On Monday, the California New Car Dealers Association submitted a nine-page complaint to the state’s Department of Motor Vehicles, claiming Tesla’s advertising related to pricing is deceptive.
Tesla, of Palo Alto, is the darling of the green energy world, demonstrating to consumers that cars can be environmental and beautiful, though Tesla’s vehicles are still prohibitively costly for the average car buyer. Tesla also has garnered glowing reviews from industry publications, including Consumer Reports, which gave its new Model S nearly a perfect score during its test drive this year. Nevertheless, Tesla has faced a state-by-state battle with car dealers since it rolled out its new sedan.
“Dealers are feeling threatened by Tesla’s business model and being perhaps fearful that other electric vehicle manufacturers will say, ‘Tesla did this, we can too,’ and bypass the franchise dealer system and sell directly to the customer,” says Mike Omotoso, an automobile industry analyst with LMC Automotive, in Troy, Michigan.
Tesla falsely claims on its website that consumers can purchase a new Tesla S, which retails for around $70,000, for as little as $114 a month, after gas savings, government incentives, and various financing options, CNCDA says in its letter. (State and federal government incentives can range between $7,500 and $15,000 for fuel-efficient cars). While the organization did not estimate a correct monthly payment, it asserted that $114 a month was highly unlikely, since it comes to $25 less per month than the least expensive new car available to consumers today, the Nissan Versa.
CNCDA complained that Tesla’s advertisement did not include any of the required data about how the monthly payments were arrived at, including down payments, finance charges, and number of payments involved, as well as qualifiers about advertised rates and gas savings.
“This is about Tesla making claims that if one of our dealers made, everyone would be up in arms and calling for an investigation,” Brian Maas, president of the New Car Dealers Association of California, of Sacramento, says. “We feel it is appropriate that Tesla, which is dealer too, has to comply with adverting laws like our members.”
Tesla was unable to respond to questions from Inc. before deadline.
CNCDA represents 1,100 new car and truck dealers in California. Generally, each state sets franchise laws for automobile sales, Omotoso says. California lets manufacturers sell their own cars directly. California’s DMV enforces dealer and manufacturer advertising regulations, Maas says.
Tesla operates somewhat like Apple does, through an independent retail network of 31 dedicated dealerships in the U.S. Other car brands, by contrast, sell through dealer franchises that sell multiple car brands simultaneously.
Other state car dealer associations have tried to prevent Tesla from selling its cars in recent months, with varying degrees of success. Texas forbids Tesla dealers to sell its cars in the state. North Carolina’s new car dealers association also tried to hamstring Tesla there, but the group had its challenge defeated by state representatives in June.

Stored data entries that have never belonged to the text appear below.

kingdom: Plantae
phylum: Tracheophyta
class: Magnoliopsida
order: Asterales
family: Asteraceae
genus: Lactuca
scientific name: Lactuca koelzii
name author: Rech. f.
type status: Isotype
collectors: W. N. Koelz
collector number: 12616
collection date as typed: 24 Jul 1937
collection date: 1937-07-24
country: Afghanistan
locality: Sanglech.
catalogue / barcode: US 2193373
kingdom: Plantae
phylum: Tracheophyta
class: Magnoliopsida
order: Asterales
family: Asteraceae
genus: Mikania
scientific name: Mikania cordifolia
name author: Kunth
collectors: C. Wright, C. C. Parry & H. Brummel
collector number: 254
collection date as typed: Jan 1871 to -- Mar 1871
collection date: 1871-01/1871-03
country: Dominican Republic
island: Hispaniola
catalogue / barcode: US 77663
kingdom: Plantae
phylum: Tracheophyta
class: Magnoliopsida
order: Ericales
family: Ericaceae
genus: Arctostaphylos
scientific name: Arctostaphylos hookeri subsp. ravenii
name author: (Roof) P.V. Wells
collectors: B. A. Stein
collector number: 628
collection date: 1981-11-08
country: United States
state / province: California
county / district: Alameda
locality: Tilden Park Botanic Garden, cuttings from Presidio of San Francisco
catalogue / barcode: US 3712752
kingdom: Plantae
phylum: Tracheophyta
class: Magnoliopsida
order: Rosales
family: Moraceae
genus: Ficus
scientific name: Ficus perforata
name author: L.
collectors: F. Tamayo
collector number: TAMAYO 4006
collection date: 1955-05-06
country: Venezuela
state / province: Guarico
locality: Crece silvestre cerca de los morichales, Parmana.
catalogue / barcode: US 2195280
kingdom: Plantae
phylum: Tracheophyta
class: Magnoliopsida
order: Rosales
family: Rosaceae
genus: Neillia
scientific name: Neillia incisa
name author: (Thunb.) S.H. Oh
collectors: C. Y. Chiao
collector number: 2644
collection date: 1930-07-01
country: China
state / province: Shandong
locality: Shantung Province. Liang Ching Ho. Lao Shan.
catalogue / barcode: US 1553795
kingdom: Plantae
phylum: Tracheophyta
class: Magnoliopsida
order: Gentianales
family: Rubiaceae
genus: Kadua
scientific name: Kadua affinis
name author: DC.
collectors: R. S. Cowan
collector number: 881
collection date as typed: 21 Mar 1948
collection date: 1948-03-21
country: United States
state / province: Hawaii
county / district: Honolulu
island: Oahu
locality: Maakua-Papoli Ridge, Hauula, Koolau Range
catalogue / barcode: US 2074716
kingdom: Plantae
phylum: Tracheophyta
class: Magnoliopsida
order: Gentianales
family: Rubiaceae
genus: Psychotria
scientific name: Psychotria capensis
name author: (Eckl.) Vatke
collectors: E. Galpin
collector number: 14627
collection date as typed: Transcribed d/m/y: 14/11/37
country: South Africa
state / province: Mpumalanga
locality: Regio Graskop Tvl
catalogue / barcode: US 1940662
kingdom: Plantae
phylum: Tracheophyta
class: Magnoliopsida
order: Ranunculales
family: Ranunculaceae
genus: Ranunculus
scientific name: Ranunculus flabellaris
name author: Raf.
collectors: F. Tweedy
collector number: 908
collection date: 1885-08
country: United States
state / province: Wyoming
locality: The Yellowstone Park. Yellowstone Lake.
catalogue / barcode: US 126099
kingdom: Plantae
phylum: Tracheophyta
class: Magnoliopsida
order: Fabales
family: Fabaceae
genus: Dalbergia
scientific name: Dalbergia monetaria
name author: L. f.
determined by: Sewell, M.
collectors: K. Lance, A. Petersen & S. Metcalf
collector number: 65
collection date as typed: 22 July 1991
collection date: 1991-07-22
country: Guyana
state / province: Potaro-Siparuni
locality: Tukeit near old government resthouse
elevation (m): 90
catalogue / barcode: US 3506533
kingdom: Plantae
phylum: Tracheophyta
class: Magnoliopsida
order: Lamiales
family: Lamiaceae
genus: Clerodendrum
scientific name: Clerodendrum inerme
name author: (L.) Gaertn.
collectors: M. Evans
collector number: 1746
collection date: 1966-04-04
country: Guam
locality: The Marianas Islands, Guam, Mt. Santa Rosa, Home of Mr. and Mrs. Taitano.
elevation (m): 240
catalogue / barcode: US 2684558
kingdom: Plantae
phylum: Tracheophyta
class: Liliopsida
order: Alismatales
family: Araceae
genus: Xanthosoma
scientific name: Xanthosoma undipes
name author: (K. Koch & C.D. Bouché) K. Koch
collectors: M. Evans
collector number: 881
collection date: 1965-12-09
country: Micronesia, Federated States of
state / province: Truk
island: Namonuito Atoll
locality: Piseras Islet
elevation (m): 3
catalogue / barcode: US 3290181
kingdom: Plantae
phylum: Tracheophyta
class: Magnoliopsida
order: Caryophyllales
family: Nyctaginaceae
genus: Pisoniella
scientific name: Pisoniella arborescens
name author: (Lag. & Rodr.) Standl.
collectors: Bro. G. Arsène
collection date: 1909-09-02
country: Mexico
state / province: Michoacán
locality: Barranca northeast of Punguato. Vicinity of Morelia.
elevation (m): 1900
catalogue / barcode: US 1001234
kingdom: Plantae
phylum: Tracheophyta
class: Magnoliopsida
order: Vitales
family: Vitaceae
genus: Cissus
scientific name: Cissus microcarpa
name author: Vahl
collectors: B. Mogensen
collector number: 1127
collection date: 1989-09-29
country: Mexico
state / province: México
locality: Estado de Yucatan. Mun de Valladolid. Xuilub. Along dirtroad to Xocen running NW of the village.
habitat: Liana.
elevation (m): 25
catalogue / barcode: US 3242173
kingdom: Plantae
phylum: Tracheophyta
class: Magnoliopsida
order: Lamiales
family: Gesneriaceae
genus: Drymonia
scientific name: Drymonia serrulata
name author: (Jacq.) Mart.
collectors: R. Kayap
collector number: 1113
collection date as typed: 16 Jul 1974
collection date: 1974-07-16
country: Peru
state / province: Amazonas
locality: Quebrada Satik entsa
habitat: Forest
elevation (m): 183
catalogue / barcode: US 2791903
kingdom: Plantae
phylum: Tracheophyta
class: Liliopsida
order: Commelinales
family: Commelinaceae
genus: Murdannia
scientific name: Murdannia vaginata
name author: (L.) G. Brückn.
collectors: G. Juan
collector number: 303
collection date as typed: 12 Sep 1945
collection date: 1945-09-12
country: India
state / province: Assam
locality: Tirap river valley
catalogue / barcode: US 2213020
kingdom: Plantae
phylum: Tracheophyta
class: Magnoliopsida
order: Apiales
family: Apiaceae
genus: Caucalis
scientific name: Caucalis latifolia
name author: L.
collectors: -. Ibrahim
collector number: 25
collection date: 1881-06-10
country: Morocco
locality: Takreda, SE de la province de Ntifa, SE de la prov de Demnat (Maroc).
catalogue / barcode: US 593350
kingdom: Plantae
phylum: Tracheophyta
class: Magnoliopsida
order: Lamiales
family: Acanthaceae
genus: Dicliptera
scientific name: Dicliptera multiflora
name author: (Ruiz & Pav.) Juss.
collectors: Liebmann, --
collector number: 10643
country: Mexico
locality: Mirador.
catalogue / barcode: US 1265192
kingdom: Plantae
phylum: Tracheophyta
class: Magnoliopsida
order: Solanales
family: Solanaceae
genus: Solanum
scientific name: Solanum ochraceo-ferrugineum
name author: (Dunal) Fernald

Though Tesla’s overall car sales are still small–it sold 10,650 cars through June, 2013 and is on track to sell about 20,000 through the end of the year, according to Omotoso–its strategy of selling through a direct dealership has definitely boosted sales. If it participated in the typical franchise system, it would be lumped together with traditional car brands that are cheaper and whose features the typical dealer understands better.
Tesla went public in 2010, and it has struggled for years with profitability, only eking into positive territory in May, simultaneously paying off a controversial Department of Energy loan of nearly half a billion dollars. Tesla has seen its stock price soar to about $183 from $23 three years ago.